Sanitation at the facility is critical, he said. His assistants wear gloves and cover their heads when handling the plants. They also go through air and water showers before punching in for the day.
“If you get a disease that gets into a cutting and spreads throughout a grow room, you could lose an entire crop,” Mr. O’Loughlin said. “We’re talking millions of dollars in product.”
Security at the facility is also important. Garden Remedies employs a former Massachusetts state trooper as its head of security. The building has hundreds of cameras monitoring every corner, and entry to each room requires a key card or access code.
Every gram of marijuana is accounted for, Mr. O’Loughlin said, and the state’s seed-to-sale tracking means he knows where to find each plant in the building.
“People see that all of a sudden you have thousands and thousands of pounds of cannabis being grown in your community and think, 'How much of that is getting into the junior high school?’ ” Mr. O’Loughlin said. “None of it is. It’s a false perception, and a lot of the stigma around this industry perpetuates that.”
Although they acknowledge that stigma, Fitchburg officials have seen local benefits to hosting medical marijuana companies like Garden Remedies.
The city has signed Community Host Agreements with five other medical marijuana companies, City Solicitor Vincent Pusateri said, all for cultivation facilities. The agreements will translate into $130,000 in additional tax revenue and up to $1 million in annual payments that will go toward helping improve the city.
Mr. Pusateri said the city is in the early stages of negotiating a Community Host Agreement with Garden Remedies, as one was never established before it opened.
“They’re employing people. The mayor has toured the facility with his staff, and they were impressed with it,” Mr. Pusateri said of Garden Remedies. “We really do identify it as a pharmaceutical enterprise.”

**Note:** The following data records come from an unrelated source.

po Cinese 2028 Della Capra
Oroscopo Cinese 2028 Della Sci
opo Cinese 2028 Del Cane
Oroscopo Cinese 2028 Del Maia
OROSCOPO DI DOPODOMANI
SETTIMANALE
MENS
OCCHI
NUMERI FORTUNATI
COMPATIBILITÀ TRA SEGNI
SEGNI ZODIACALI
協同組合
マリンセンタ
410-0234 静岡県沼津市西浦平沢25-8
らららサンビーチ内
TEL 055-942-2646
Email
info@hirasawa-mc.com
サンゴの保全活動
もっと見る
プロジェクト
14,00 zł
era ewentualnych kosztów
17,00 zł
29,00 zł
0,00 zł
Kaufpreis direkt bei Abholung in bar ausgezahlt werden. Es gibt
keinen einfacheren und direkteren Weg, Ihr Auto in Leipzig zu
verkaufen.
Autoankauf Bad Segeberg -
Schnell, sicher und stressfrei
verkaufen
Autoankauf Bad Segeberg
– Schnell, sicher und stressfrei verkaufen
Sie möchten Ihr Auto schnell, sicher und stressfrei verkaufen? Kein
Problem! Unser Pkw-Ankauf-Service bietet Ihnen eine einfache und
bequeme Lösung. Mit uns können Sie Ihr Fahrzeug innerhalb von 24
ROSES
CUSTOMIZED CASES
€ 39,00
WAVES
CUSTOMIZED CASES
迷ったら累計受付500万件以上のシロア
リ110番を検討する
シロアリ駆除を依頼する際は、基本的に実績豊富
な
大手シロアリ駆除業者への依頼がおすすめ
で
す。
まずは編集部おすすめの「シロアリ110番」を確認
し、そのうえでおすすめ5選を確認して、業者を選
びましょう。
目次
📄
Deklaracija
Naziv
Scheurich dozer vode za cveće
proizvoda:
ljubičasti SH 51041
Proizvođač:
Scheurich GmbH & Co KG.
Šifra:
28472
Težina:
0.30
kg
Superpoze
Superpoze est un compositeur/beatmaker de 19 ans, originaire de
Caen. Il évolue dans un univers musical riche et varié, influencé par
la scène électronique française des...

He said the city has had no problems with Garden Remedies in the two years it has been on Airport Road.
Given the opportunity, Mr. O’Loughlin said he would give tours at Garden Remedies to anyone who still believes the medical marijuana industry can be a detriment to the city.
“If I have to walk everybody through this facility to get them to understand this is a viable, clean industry, and I don’t have dreadlocks, and I’m not running around in sandals smoking bongs on the warehouse floor, then that’s what I’ll do,” he said.